Me: “Going on twitter to hang out.”
H: “Twitter is an app, not a place.”
Me: *whispers venomously* “Is too a place!!”
PR MANAGER: It’s bad, boss. The picketers are getting a lot of support.
OUTSIDE:
🎵 Oompa Loompa, Doopity Doo!
A livable wage is the least you can do!
Oompa Loompa, Doopity Dow!
When do we want it? We want it now!🎵WILLY WONKA: Ugh, why did I get them vocal training?
WITCH (using her broom for just sweeping): did we give up our dreams?
WIZARD (using his pointy hat as a piping bag for cupcake icing): yes
Me: Sometimes I wonder if people don’t like me
Therapist: That’s where I can help
Me: Great
Therapist: They don’t
Of course he’s into you. He’s just super-duper busy, messaging other chicks.

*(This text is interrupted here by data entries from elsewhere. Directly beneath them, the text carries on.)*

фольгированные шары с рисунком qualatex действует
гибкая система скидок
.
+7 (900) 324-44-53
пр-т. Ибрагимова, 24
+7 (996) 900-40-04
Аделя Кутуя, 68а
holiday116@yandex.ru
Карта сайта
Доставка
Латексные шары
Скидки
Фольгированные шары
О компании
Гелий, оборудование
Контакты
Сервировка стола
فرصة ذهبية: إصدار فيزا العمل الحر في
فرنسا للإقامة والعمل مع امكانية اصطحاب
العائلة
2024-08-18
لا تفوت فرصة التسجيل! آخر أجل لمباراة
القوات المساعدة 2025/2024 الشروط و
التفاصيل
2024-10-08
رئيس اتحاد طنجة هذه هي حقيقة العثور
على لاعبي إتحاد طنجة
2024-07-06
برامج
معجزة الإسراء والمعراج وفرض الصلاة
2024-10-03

I know my daughter is just like me because when I asked why she didn’t like her school’s guided meditation, she said: “Because don’t tell me when to breathe, that’s why.”
when you don’t want to be too vague
[identifying body]
Cop: this him?
Me: yea
Cop: he’s burnt pretty bad huh
Me: yea
Cop: …
Me: …
Cop: prolly get a discount on cremation
The quickest way to insult a 12 year old at a restaurant is to give them a kid cup when they’re ordering off the adult menu.

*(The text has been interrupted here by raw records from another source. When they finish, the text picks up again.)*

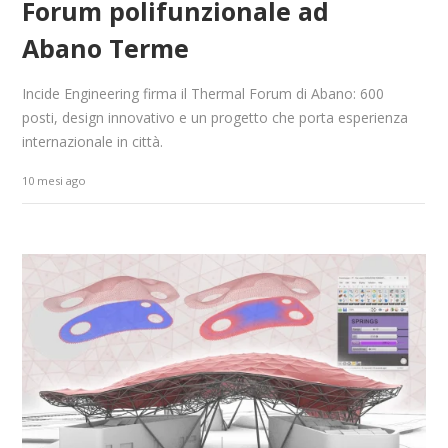
Forum polifunzionale ad
Abano Terme
Incide Engineering firma il Thermal Forum di Abano: 600
posti, design innovativo e un progetto che porta esperienza
internazionale in città.
10 mesi ago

Who called it a scale and not a weigh of life?
*grabs man in NASA coat*
No, you don’t understand! He’s a werewolf! A werewolf astronaut! LISTEN TO ME, THE MOON IS ALWAYS FULL UP THERE!
I’m just saying, my wife is lucky to have found a weirdo that makes her laugh, she could have met a different weirdo, like a serial killer.
At this stage in my life, I’m chasing a fly in the apartment with my pants around my ankles. All of my decisions in life led to this moment.
I’m no fan of watching a train wreck, unless that train is pulling boxcars full of delicious delicious Raisin Bran®️
If Google can’t find the answer, it’s not a question.
Personal trainer said we’re going to try some dips today.
I brought hot salsa and tangy cheese. He hates me.
pirate: walk the plank
me: ok but I don’t have a leash lol
pirate: *drops sword* dad?
“I really thought by now we’d all have robots,” he wrote, typing on a small device containing the sum of the world’s knowledge.
I am just a man.
Standing in front of a cat.
Begging them to stop biting electrical wires.
“You are what you eat”?
I don’t remember eating a giant disappointment.